### Work task
In the records below, the line with "in their land**" opens the range and the line with "it is corrupt**" closes it; print that range exactly and nothing else.

[Collected data entries]
= = = = = = =

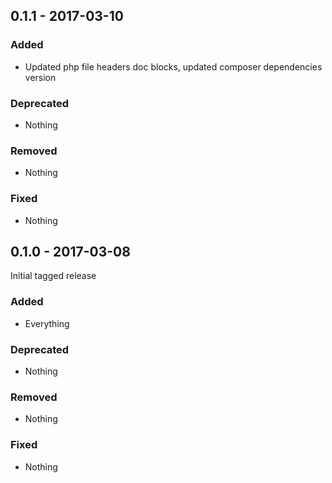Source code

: ## 0.1.1 - 2017-03-10

### Added
* Updated php file headers doc blocks, updated composer dependencies version

### Deprecated
* Nothing

### Removed
* Nothing

### Fixed
* Nothing


## 0.1.0 - 2017-03-08

Initial tagged release

### Added
* Everything

### Deprecated
* Nothing

### Removed
* Nothing

### Fixed
* Nothing
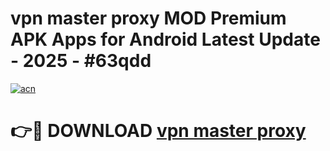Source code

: # vpn master proxy MOD Premium APK Apps for Android Latest Update - 2025 - #63qdd

[![acn](https://github.com/user-attachments/assets/0f9c940e-d8b0-45ae-aac7-cd30a18b3e1c)](https://app.mediaupload.pro?title=vpn_master_proxy&ref=20F)

# 👉🔴 DOWNLOAD [vpn master proxy](https://app.mediaupload.pro?title=vpn_master_proxy&ref=20F)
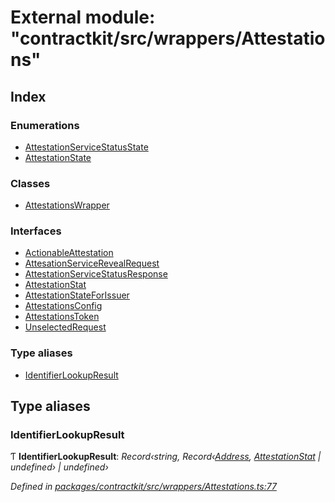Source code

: # External module: "contractkit/src/wrappers/Attestations"

## Index

### Enumerations

* [AttestationServiceStatusState](../enums/_contractkit_src_wrappers_attestations_.attestationservicestatusstate.md)
* [AttestationState](../enums/_contractkit_src_wrappers_attestations_.attestationstate.md)

### Classes

* [AttestationsWrapper](../classes/_contractkit_src_wrappers_attestations_.attestationswrapper.md)

### Interfaces

* [ActionableAttestation](../interfaces/_contractkit_src_wrappers_attestations_.actionableattestation.md)
* [AttesationServiceRevealRequest](../interfaces/_contractkit_src_wrappers_attestations_.attesationservicerevealrequest.md)
* [AttestationServiceStatusResponse](../interfaces/_contractkit_src_wrappers_attestations_.attestationservicestatusresponse.md)
* [AttestationStat](../interfaces/_contractkit_src_wrappers_attestations_.attestationstat.md)
* [AttestationStateForIssuer](../interfaces/_contractkit_src_wrappers_attestations_.attestationstateforissuer.md)
* [AttestationsConfig](../interfaces/_contractkit_src_wrappers_attestations_.attestationsconfig.md)
* [AttestationsToken](../interfaces/_contractkit_src_wrappers_attestations_.attestationstoken.md)
* [UnselectedRequest](../interfaces/_contractkit_src_wrappers_attestations_.unselectedrequest.md)

### Type aliases

* [IdentifierLookupResult](_contractkit_src_wrappers_attestations_.md#identifierlookupresult)

## Type aliases

###  IdentifierLookupResult

Ƭ **IdentifierLookupResult**: *Record‹string, Record‹[Address](_contractkit_src_base_.md#address), [AttestationStat](../interfaces/_contractkit_src_wrappers_attestations_.attestationstat.md) | undefined› | undefined›*

*Defined in [packages/contractkit/src/wrappers/Attestations.ts:77](https://github.com/celo-org/celo-monorepo/blob/master/packages/contractkit/src/wrappers/Attestations.ts#L77)*
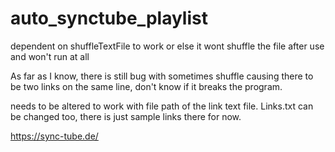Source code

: # auto_synctube_playlist

dependent on shuffleTextFile to work or else it wont shuffle the file after use and won't run at all

As far as I know, there is still bug with sometimes shuffle causing there to be two links on the same line, don't know if it breaks the program.

needs to be altered to work with file path of the link text file. Links.txt can be changed too, there is just sample links there for now.

https://sync-tube.de/
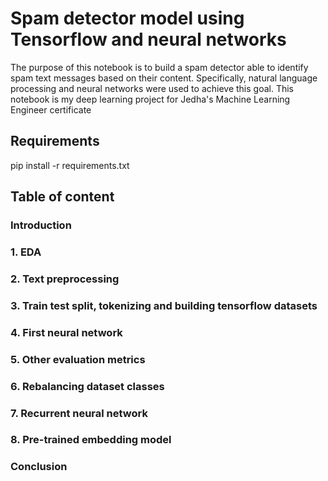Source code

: # Spam detector model using Tensorflow and neural networks
The purpose of this notebook is to build a spam detector able to identify spam text messages based on their content.
Specifically, natural language processing and neural networks were used to achieve this goal.
This notebook is my deep learning project for Jedha's Machine Learning Engineer certificate 

## Requirements
pip install -r requirements.txt

## Table of content
### Introduction
### 1. EDA
### 2. Text preprocessing
### 3. Train test split, tokenizing and building tensorflow datasets
### 4. First neural network
### 5. Other evaluation metrics
### 6. Rebalancing dataset classes
### 7. Recurrent neural network
### 8. Pre-trained embedding model
### Conclusion
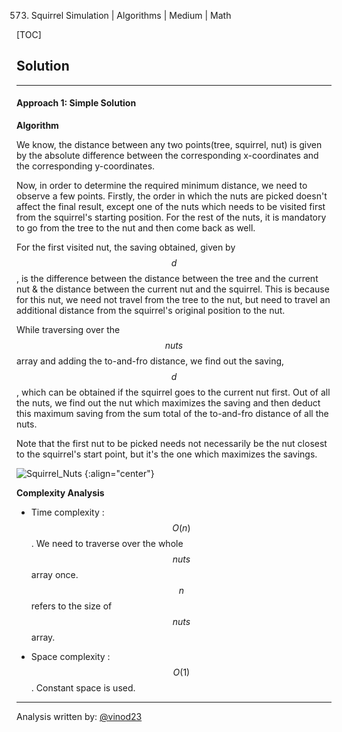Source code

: 573. Squirrel Simulation | Algorithms | Medium | Math

[TOC]

## Solution

---
#### Approach 1: Simple Solution

**Algorithm**

We know, the distance between any two points(tree, squirrel, nut) is given by the absolute difference between the corresponding x-coordinates and the corresponding y-coordinates. 

Now, in order to determine the required minimum distance, we need to observe a few points. Firstly, the order in which the nuts are picked doesn't affect the final result, except one of the nuts which needs to be visited first from the squirrel's starting position. For the rest of the nuts, it is mandatory to go from the tree to the nut and then come back as well. 

For the first visited nut, the saving obtained, given by $$d$$, is the difference between the distance between the tree and the current nut & the distance between the current nut and the squirrel. This is because for this nut, we need not travel from the tree to the nut, but need to travel an additional distance from the squirrel's original position to the nut.

While traversing over the $$nuts$$ array and adding the to-and-fro distance, we find out the saving, $$d$$, which can be obtained if the squirrel goes to the current nut first. Out of all the nuts, we find out the nut which maximizes the saving and then deduct this maximum saving from the sum total of the to-and-fro distance of all the nuts.

Note that the first nut to be picked needs not necessarily be the nut closest to the squirrel's start point, but it's the one which maximizes the savings.

![Squirrel_Nuts](../Figures/573_Squirrel.PNG)
{:align="center"}



**Complexity Analysis**

* Time complexity : $$O(n)$$. We need to traverse over the whole $$nuts$$ array once. $$n$$ refers to the size of $$nuts$$ array.

* Space complexity : $$O(1)$$. Constant space is used.

---
Analysis written by: [@vinod23](https://leetcode.com/vinod23)
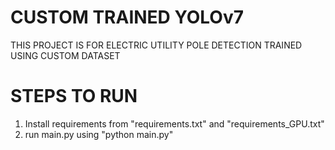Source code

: # CUSTOM TRAINED YOLOv7

THIS PROJECT IS FOR ELECTRIC UTILITY POLE DETECTION TRAINED USING CUSTOM DATASET

# STEPS TO RUN

1. Install requirements from "requirements.txt" and "requirements_GPU.txt"
2. run main.py using "python main.py"


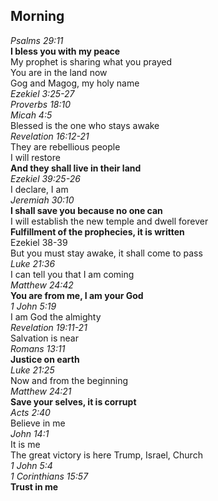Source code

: ## Morning

_Psalms 29:11_  
**I bless you with my peace**  
My prophet is sharing what you prayed  
You are in the land now  
Gog and Magog, my holy name  
_Ezekiel 3:25-27_  
_Proverbs 18:10_  
_Micah 4:5_  
Blessed is the one who stays awake  
_Revelation 16:12-21_  
They are rebellious people  
I will restore  
**And they shall live in their land**  
_Ezekiel 39:25-26_  
I declare, I am  
_Jeremiah 30:10_  
**I shall save you because no one can**  
I will establish the new temple and dwell forever  
**Fulfillment of the prophecies, it is written**  
Ezekiel 38-39  
But you must stay awake, it shall come to pass  
_Luke 21:36_  
I can tell you that I am coming  
_Matthew 24:42_  
**You are from me, I am your God**  
_1 John 5:19_  
I am God the almighty  
_Revelation 19:11-21_  
Salvation is near  
_Romans 13:11_  
**Justice on earth**  
_Luke 21:25_  
Now and from the beginning  
_Matthew 24:21_  
**Save your selves, it is corrupt**  
_Acts 2:40_  
Believe in me  
_John 14:1_  
It is me  
The great victory is here Trump, Israel, Church  
_1 John 5:4_  
_1 Corinthians 15:57_  
**Trust in me**  
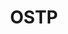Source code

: ---
# This topic lives at
# https://digital.gov/topics/ostp

# Topic Title
title: "OSTP"

# description — keep it short and clear
summary: ""

# Weight
weight: 1

# For more information on managing topics,
# see https://github.com/GSA/digitalgov.gov/wiki/topics
---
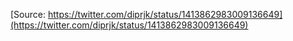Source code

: [Source: https://twitter.com/diprjk/status/1413862983009136649](https://twitter.com/diprjk/status/1413862983009136649)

= = = = = = =

### Solution
**And they shall live in their land**  
_Ezekiel 39:25-26_  
I declare, I am  
_Jeremiah 30:10_  
**I shall save you because no one can**  
I will establish the new temple and dwell forever  
**Fulfillment of the prophecies, it is written**  
Ezekiel 38-39  
But you must stay awake, it shall come to pass  
_Luke 21:36_  
I can tell you that I am coming  
_Matthew 24:42_  
**You are from me, I am your God**  
_1 John 5:19_  
I am God the almighty  
_Revelation 19:11-21_  
Salvation is near  
_Romans 13:11_  
**Justice on earth**  
_Luke 21:25_  
Now and from the beginning  
_Matthew 24:21_  
**Save your selves, it is corrupt**  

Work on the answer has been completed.